AJR  Features
From AJR,   January/February 2000

A Contract with the Media   

Journalists have an obligation to the people. What about the other way around?

By Thomas Kunkel
Thomas Kunkel (editor@ajr.umd.edu), president of AJR, is dean of the Philip Merrill College of Journalism at the University of Maryland.     



FOR NEARLY TWO years, I have been editing the series in this magazine about the unsteady state of the American newspaper industry. A thread running through the series--it turns up again in William Prochnau's remarkable examination of Times Mirror, which begins on page 58--is the heavy obligation newspapers have to the citizenry in a democratic society, the life's blood of which, after all, is honest information. As we know, some members of the media take that obligation seriously, while others will never lose a moment's sleep over it.
Not long ago, as I was having an appallingly earnest conversation with a colleague on this subject, he suddenly piped up, "You know, maybe it's time someone writes about the people's obligation to the press." That stopped me short--man bites dog--and then I started to laugh. Then he started to laugh. When we calmed down I told him, "Well, I don't think that idea would get much sympathy out there."
And why should it? What does the public owe us? God knows it already has made multimillionaires out of countless media moguls, worthy and not, and provided hundreds of thousands of the rest of us with comfortable, satisfying lives.

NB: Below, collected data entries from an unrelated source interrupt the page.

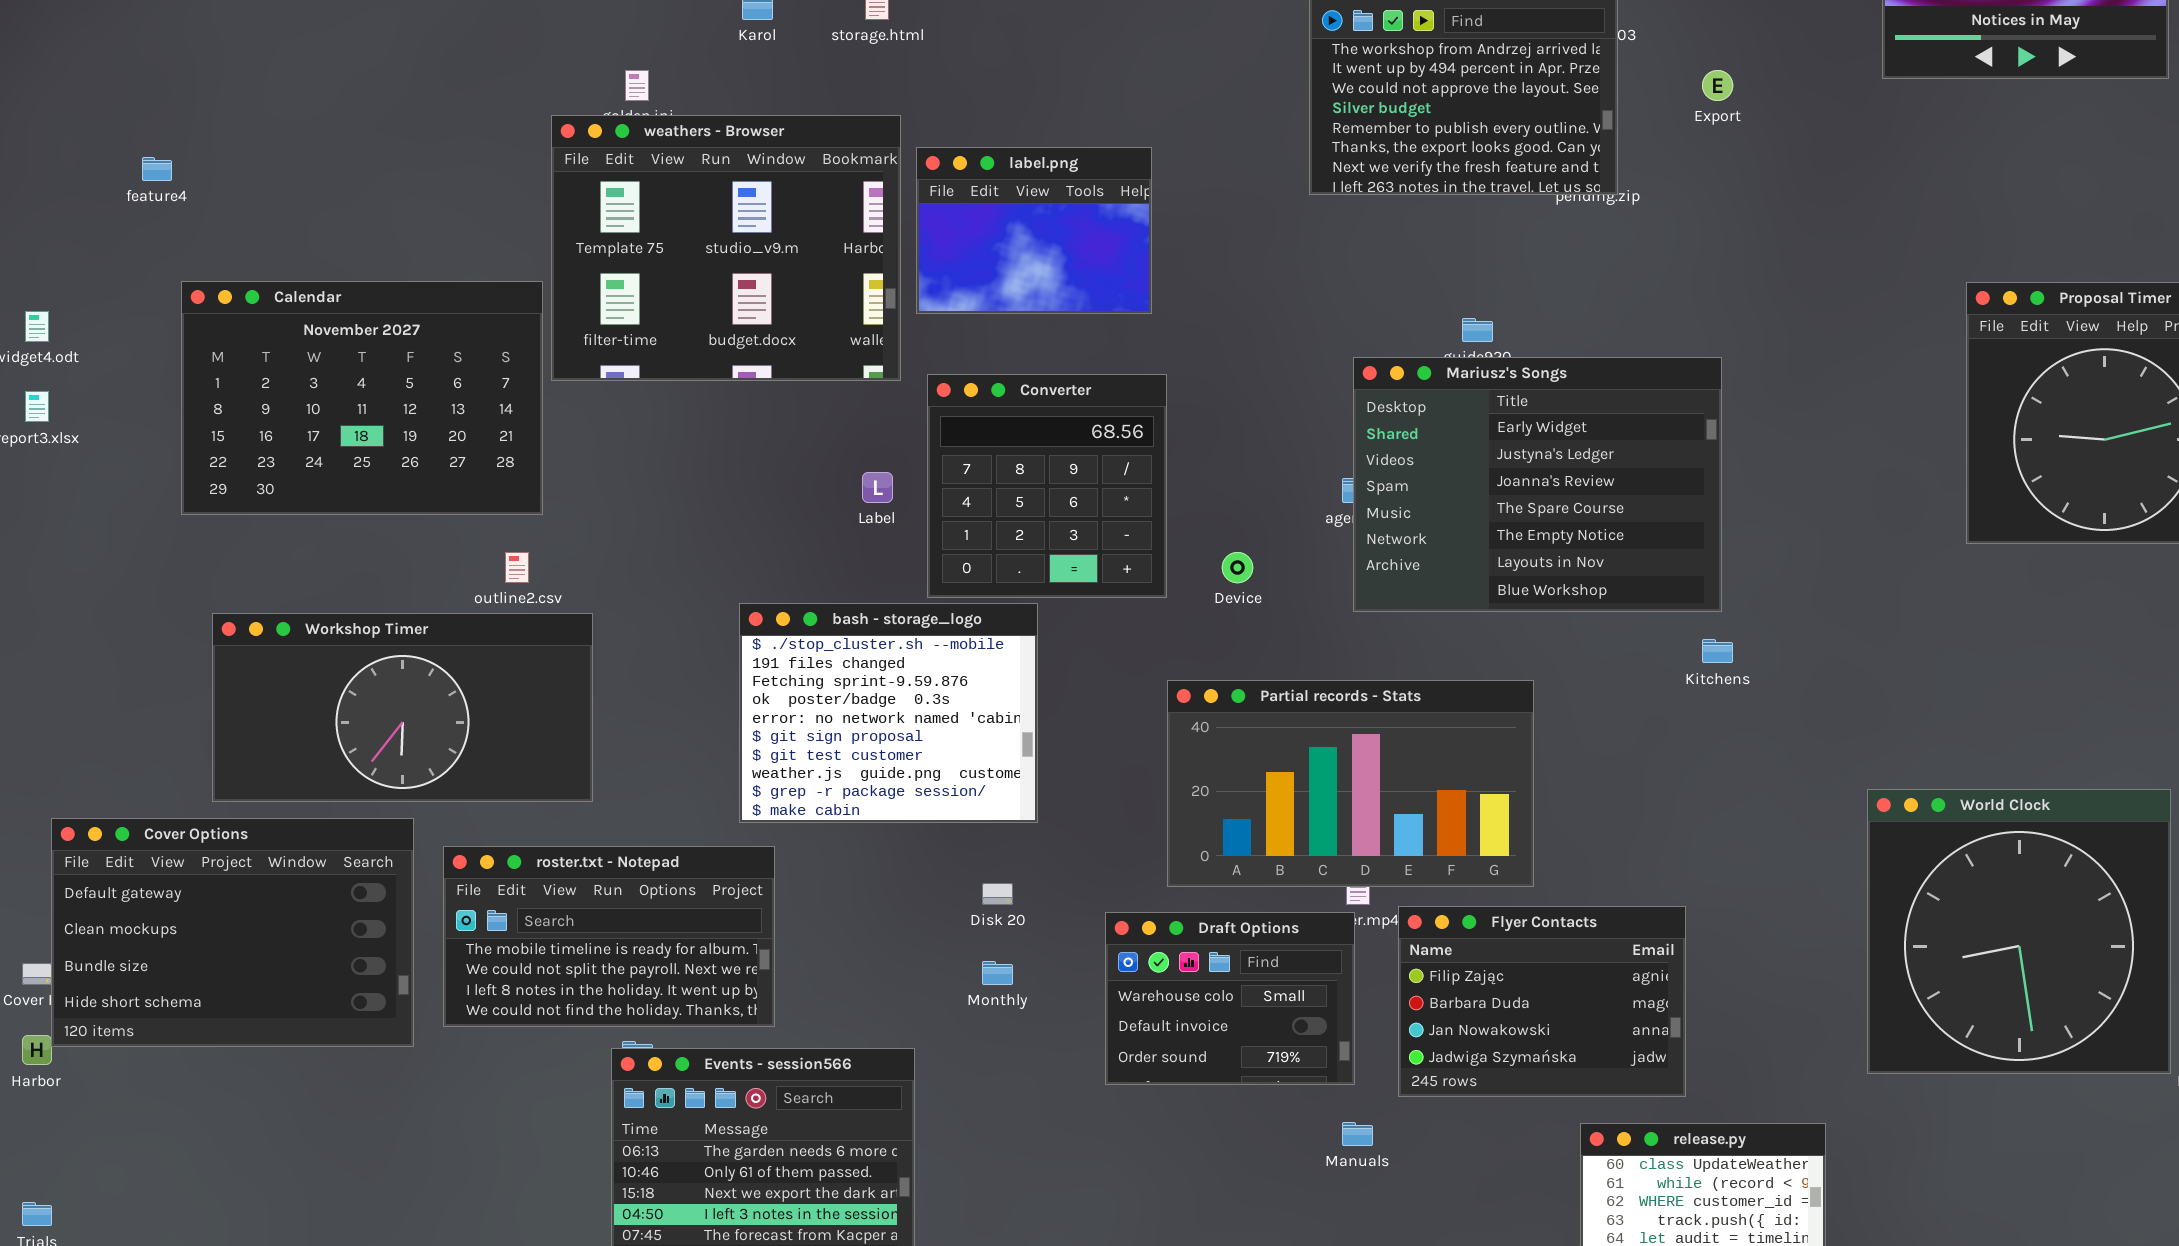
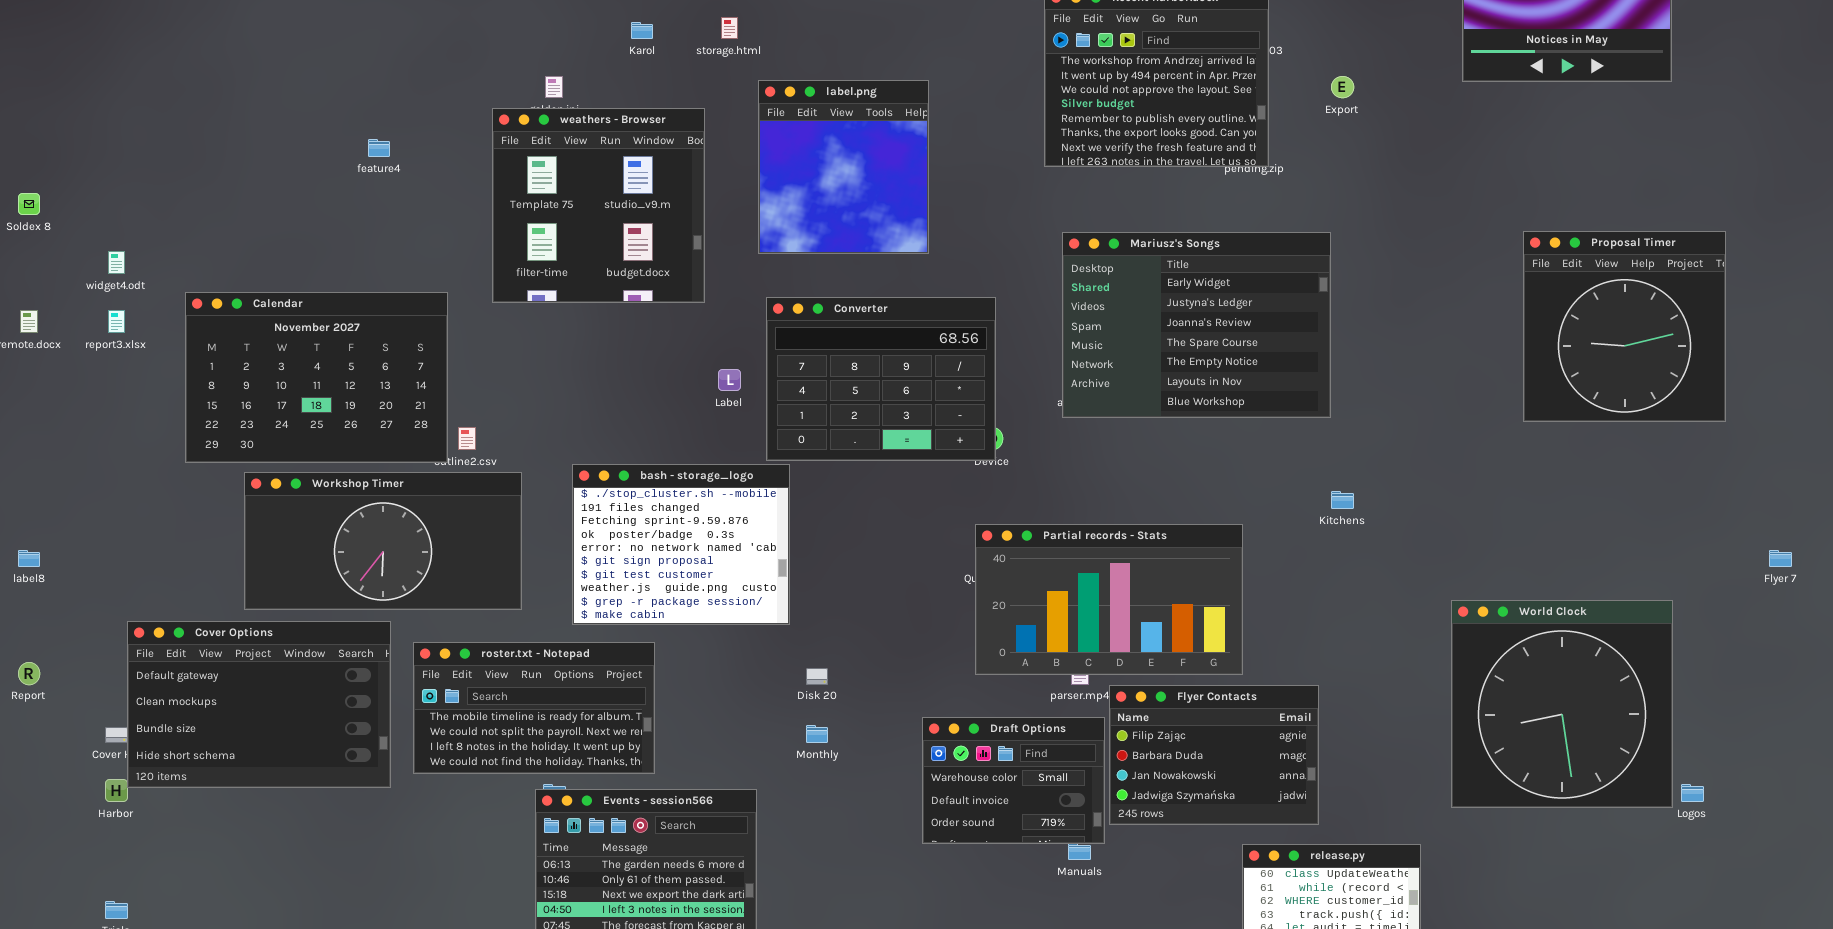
weathers - Browser: [551,115,901,381] -> [492,108,705,303], resized
label.png: [916,147,1152,314] -> [758,80,929,254], resized
feature4: [142,157,172,181] -> [368,139,390,157], moved
Calendar: [181,281,543,515] -> [185,292,448,463], moved
Mariusz's Songs: [1353,357,1722,612] -> [1062,232,1331,418], moved
Converter: [927,374,1167,598] -> [766,297,996,461], resized
bash - storage_logo: [739,603,1038,823] -> [572,464,790,625], moved
Partial records - Stats: [1167,680,1534,887] -> [975,524,1243,675], moved
Draft Options: [1105,912,1355,1085] -> [922,717,1105,844], moved

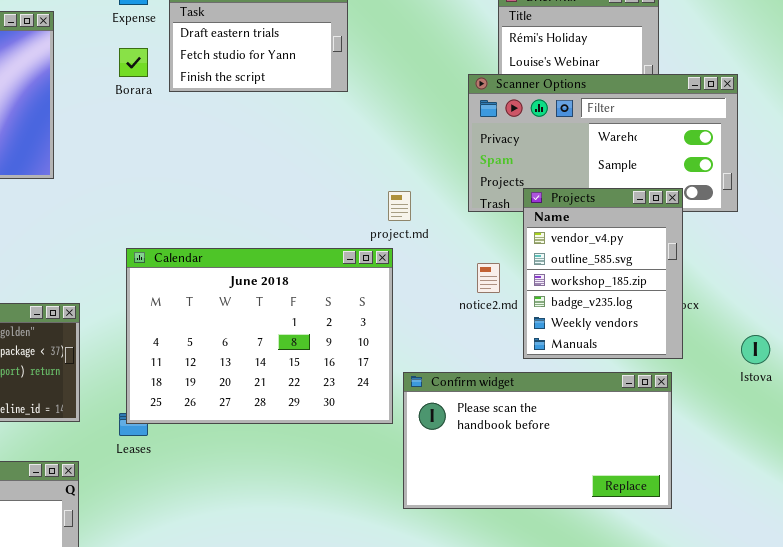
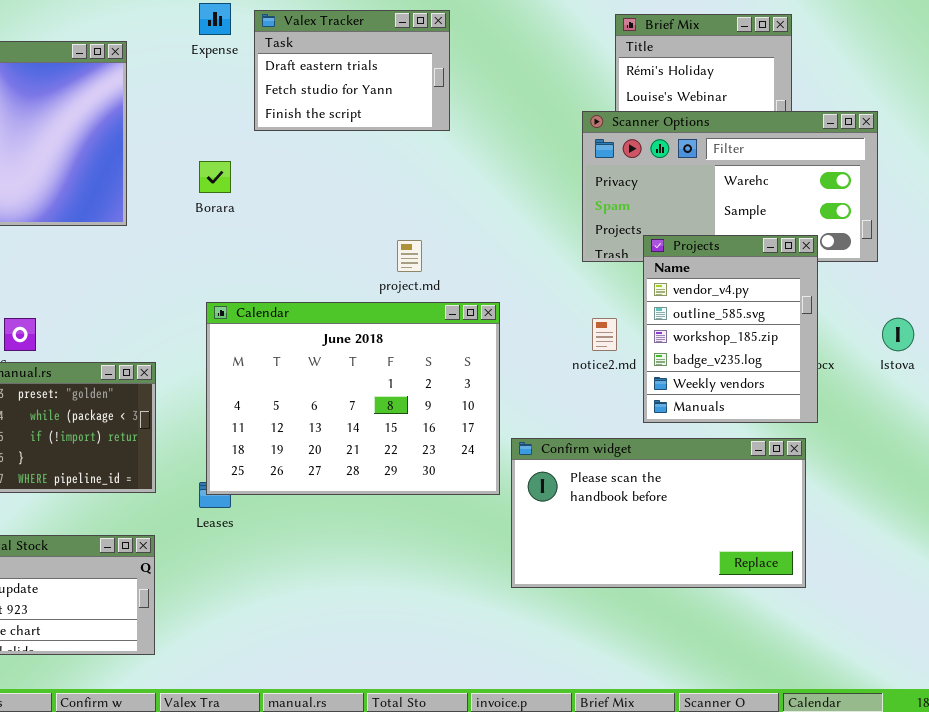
Borara: [119,48,148,77] -> [199,161,231,193], moved
project.md: [388,191,411,221] -> [397,240,422,272], moved
Istova: [741,335,770,364] -> [882,318,914,351], moved

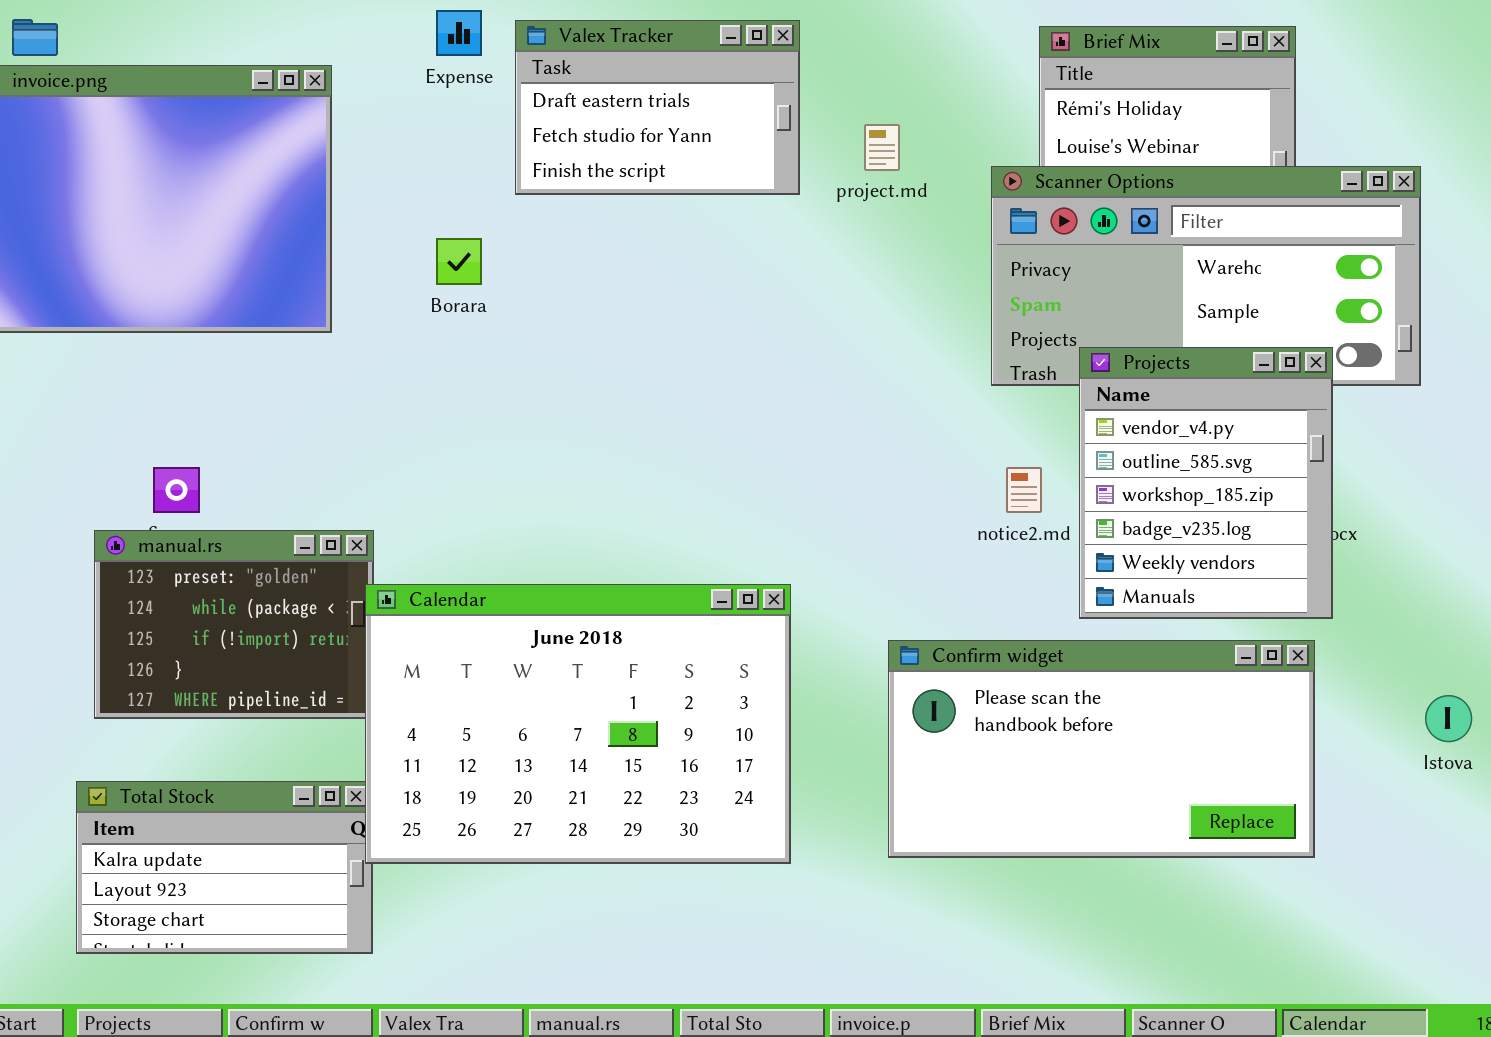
project.md: [397,240,422,272] -> [864,124,900,171], moved
Calendar: [206,302,500,495] -> [365,584,791,864], moved
Istova: [882,318,914,351] -> [1425,695,1472,742], moved

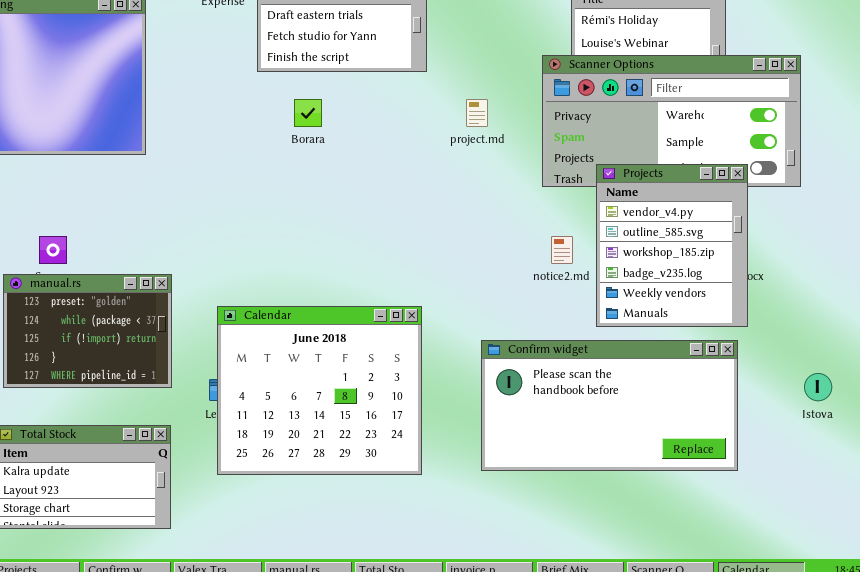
project.md: [864,124,900,171] -> [466,99,488,127], moved
Borara: [436,238,482,285] -> [294,99,322,127], moved
Calendar: [365,584,791,864] -> [217,306,422,475], resized

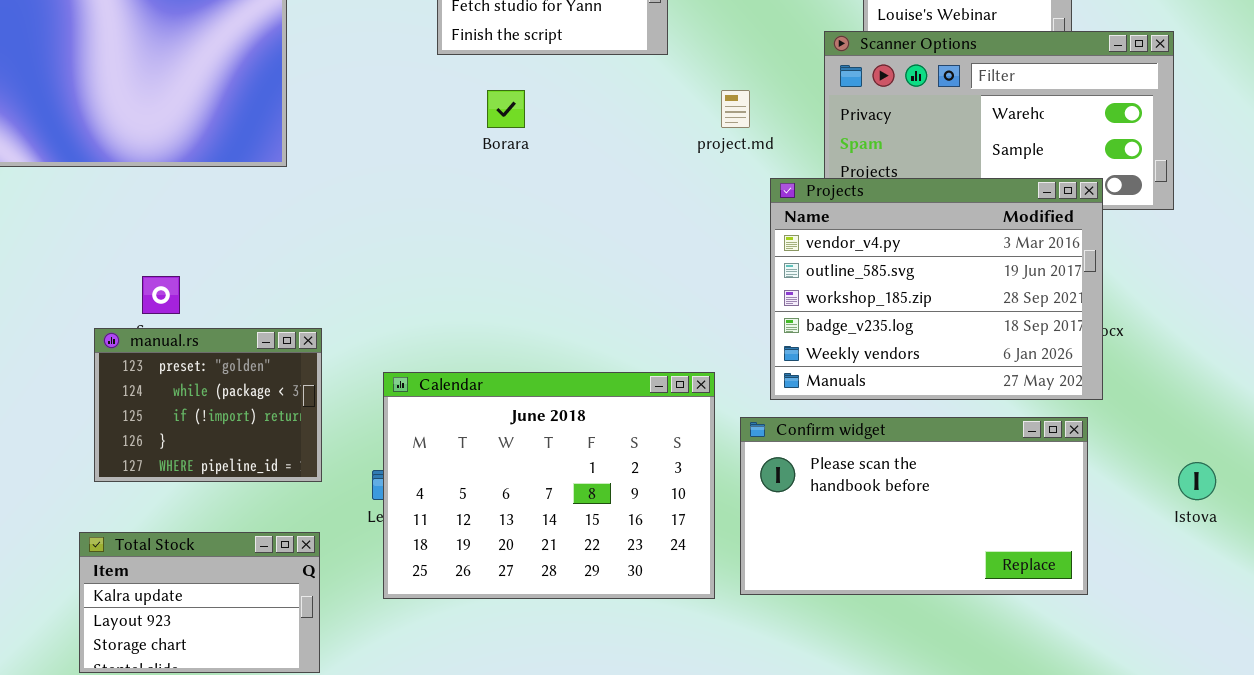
Projects: [596,164,748,327] -> [770,178,1103,400], resized
Calendar: [217,306,422,475] -> [383,372,715,599], resized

That's pretty good payback.
On the other hand, any relationship is, by definition, a two-way street, even if there are times, like now, when one party is scarcely on speaking terms with the other.
So in a democratic society, perhaps the people should feel a certain obligation where the news media are concerned--if not for us, exactly, then for themselves.
In that spirit, then, I advance a modest proposal, a kind of Contract with the Media:
For our part, we of the bruised and battered Fourth Estate promise to cover the news for you as fully, fairly, aggressively and entertainingly as we can.
In return, you, news consumers, oblige yourselves to:
1. Bring an appetite. Today's "media" constitute an astounding smorgasbord, so walk around a bit and sample the offerings. Salon, the provocative online magazine, is apt to have a very different take on the budget surplus or HMO reform than the National Review or the New York Times or Rush Limbaugh. Don't make the mistake of relying on one venue exclusively for your information. Seek out some thoughtful contrarianism.
2. Be skeptical. With all these choices, naturally there's a lot of junk out there. Understand and differentiate these outlets for what they are. Dazzling as they are, online media are our own Wild West. Most syndicated political radio is really entertainment. Cable TV's 24-hour news shows have to fill a great maw; they're more speculative (often irresponsibly so) because they have to keep talking. If the world is really lumping together Geraldo and Matt Drudge with David Broder and Tom Brokaw these days, the fault belongs at least as much to an inattentive public as to the media for confusing it.
3. Be discerning. When you find the good stuff, come back to it. Tell other people about it.
4. Put in some effort. Just because you're not in Miss Klempner's current events class anymore doesn't mean you can stop paying attention. If we bomb Kosovo, check it out on a map. Make some time to read about it. Get your kids to read. Show them where Kosovo is. Teach them the art of staying informed.
5. Be interactive. Interactivity has nothing to do with computers--it's an attitude. When newspapers and television stations don't hear from you, their default position is to read that as acceptance, when in fact it's just inertia. If you see mistakes, give them hell. Call the ombudsman, yell at the Webmaster, write the station manager. Clip out a flagrant and/or amusing mistake (The New Yorker, supervigilant as it is, once printed during World War II that the island of Guadalcanal is 80 miles wide and 20 miles long), and send it to the editor, marked up in red lipstick. That always gets attention.
6. Demand substance. If your local TV station leads every newscast with the crime du jour, or if your paper refuses to print stories about what's happening in Russia or Indonesia (or at your state capital or even down at city hall), holler some more. Like entertainment programmers, managers of news have gotten into the disturbing habit of aiming for the lowest common denominator.
7. Don't let us stampede you. In September the Pew Research Center found that people were so unengaged by the 2000 presidential campaign that fewer than half could name one of the two Democratic candidates. Good! At the time, the election was still 14 months away! Many pundits, some of whom actually attended and wrote about something called the Iowa straw poll, found this dismaying, but it's just an example of the people trying to pull the yapping class back to a saner place. Keep them there.
8. Speaking of which: Unless it's a Robert Altman movie, don't watch any show where more than one person at a time is talking.
9. Give us a break. Understand that we are just like you--fallible, prejudiced, worried, time-stressed to the max. Journalists make mistakes and plenty of them; lately we've done more apologizing than Bill Clinton. But most of us are good people trying to do the best we can. Usually when we make mistakes they are plain old goofs, not cynical, premeditated calculations done in league with the guys dispatching the black helicopters.
10. Keep the faith. We appreciate your patronage, but what we cherish is your respect.